I4HC is community development that is grounded in an explicit development focus on healthy context. This focus on well-being and—at a minimum—living a dignified life, is coupled with the ambition to reduce the prevalence of problems and thereby increase the effectiveness of current innovations that tackle societal problems. I4HC will have to explore many old and new questions and uncertainties. But it can also benefit greatly from experience. Researchers strongly encourage us to learn from the past: “Much community development practice, judging by the published writing about it that has been available over the past years tends to neglect the knowledge and experience that has gone before, with projects established which simply repeat the mistakes of earlier activity, or offer prescriptions for action which are very familiar […]”
I4HC is itself an innovation that will require bold efforts and an explicit investment in learning and translating uncertainties into knowledge that informs subsequent efforts. In 2025, the Stanford Global Innovation for Impact Lab and the UNICEF Office of Innovation plan to launch a new Innovation Node specifically designed for this purpose.
Another concern about I4HC rests in the important question: What really constitutes a healthy context? It is easy to dismiss I4HC as a neocolonial utopia that specifies what the lives of people should be like and what a healthy world should look like. But I4HC does nothing like that. The central ambition of I4HC is to expand the space of possibilities for people to decide for themselves what their lives should look like. As a strategic effort, I4HC uses a scaffolding whose four dimensions specify a proper scope for the effort over time, and I4HC evaluates the healthiness of context based on what individuals actually accomplish and the variations in their roles and activities. If all women remain at home to care for their families, and most men become subsistence farmers, it clearly indicates that the community's possibility space, their potential for growth and opportunity, is significantly limited. Fortunately, many philosophers, researchers, and practitioners have carefully considered what makes a dignified life. Sabina Alkire, a World Bank researcher, has summarized useful lists provided by Martha Nussbaum, John Finnis, Manfred Max-Neef, Robert Chambers, and many others. These lists have significant overlap but also differ sufficiently to enable organizations to develop criteria that seem most appropriate to their interests, values, ambitions, and the specific contexts in which they intend to work.

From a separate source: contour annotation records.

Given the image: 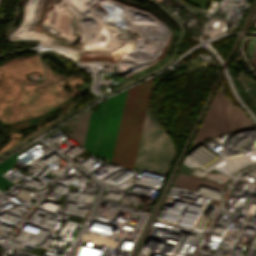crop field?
I'll return each mask as SVG.
<instances>
[{
	"label": "crop field",
	"instance_id": "1",
	"mask_svg": "<svg viewBox=\"0 0 256 256\" xmlns=\"http://www.w3.org/2000/svg\"><path fill=\"white\" fill-rule=\"evenodd\" d=\"M152 80L128 89L127 94L125 90L107 98L105 104L99 103L98 111L91 112L83 148L110 163L126 94L111 163L130 168ZM173 157V144L151 116L147 103L131 168L161 169L166 173Z\"/></svg>",
	"mask_w": 256,
	"mask_h": 256
},
{
	"label": "crop field",
	"instance_id": "2",
	"mask_svg": "<svg viewBox=\"0 0 256 256\" xmlns=\"http://www.w3.org/2000/svg\"><path fill=\"white\" fill-rule=\"evenodd\" d=\"M243 129L256 128L243 112L226 99L222 89L218 88L189 151L217 135Z\"/></svg>",
	"mask_w": 256,
	"mask_h": 256
},
{
	"label": "crop field",
	"instance_id": "3",
	"mask_svg": "<svg viewBox=\"0 0 256 256\" xmlns=\"http://www.w3.org/2000/svg\"><path fill=\"white\" fill-rule=\"evenodd\" d=\"M173 185L184 187L194 191L197 190L199 185L216 188L220 190H223L226 186L224 184L203 180V179H199V178H195V177H191L183 174L178 175Z\"/></svg>",
	"mask_w": 256,
	"mask_h": 256
},
{
	"label": "crop field",
	"instance_id": "4",
	"mask_svg": "<svg viewBox=\"0 0 256 256\" xmlns=\"http://www.w3.org/2000/svg\"><path fill=\"white\" fill-rule=\"evenodd\" d=\"M16 154L17 153L13 154L12 156L8 157L4 162L0 163V174L11 169L14 164ZM10 185H12V183H10L8 180L0 175V189L3 190Z\"/></svg>",
	"mask_w": 256,
	"mask_h": 256
},
{
	"label": "crop field",
	"instance_id": "5",
	"mask_svg": "<svg viewBox=\"0 0 256 256\" xmlns=\"http://www.w3.org/2000/svg\"><path fill=\"white\" fill-rule=\"evenodd\" d=\"M255 44H256V39L252 38L250 41V44L248 46V50H247V54H248L250 60L252 59V53H253Z\"/></svg>",
	"mask_w": 256,
	"mask_h": 256
}]
</instances>
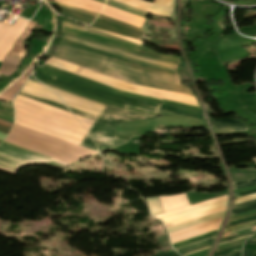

The Pact for the Future, adopted by the 193-member United Nations General Assembly in September 2024 articulates a preferred collective future—where peace is not only a state of no war or terrorism but of just societies and good governance, where young people are able to reach their full potential due to growing up in a healthy context. Science, technology and innovation are identified as enablers of societies to be builders of their futures, with the pact including commitments to “…fostering a conducive environment in developing countries that encourages investment and entrepreneurship, develops local innovation ecosystems and promotes decent work, and by ensuring that innovation can reach global markets.” I4HC can be a critical complementary avenue to realize this pact.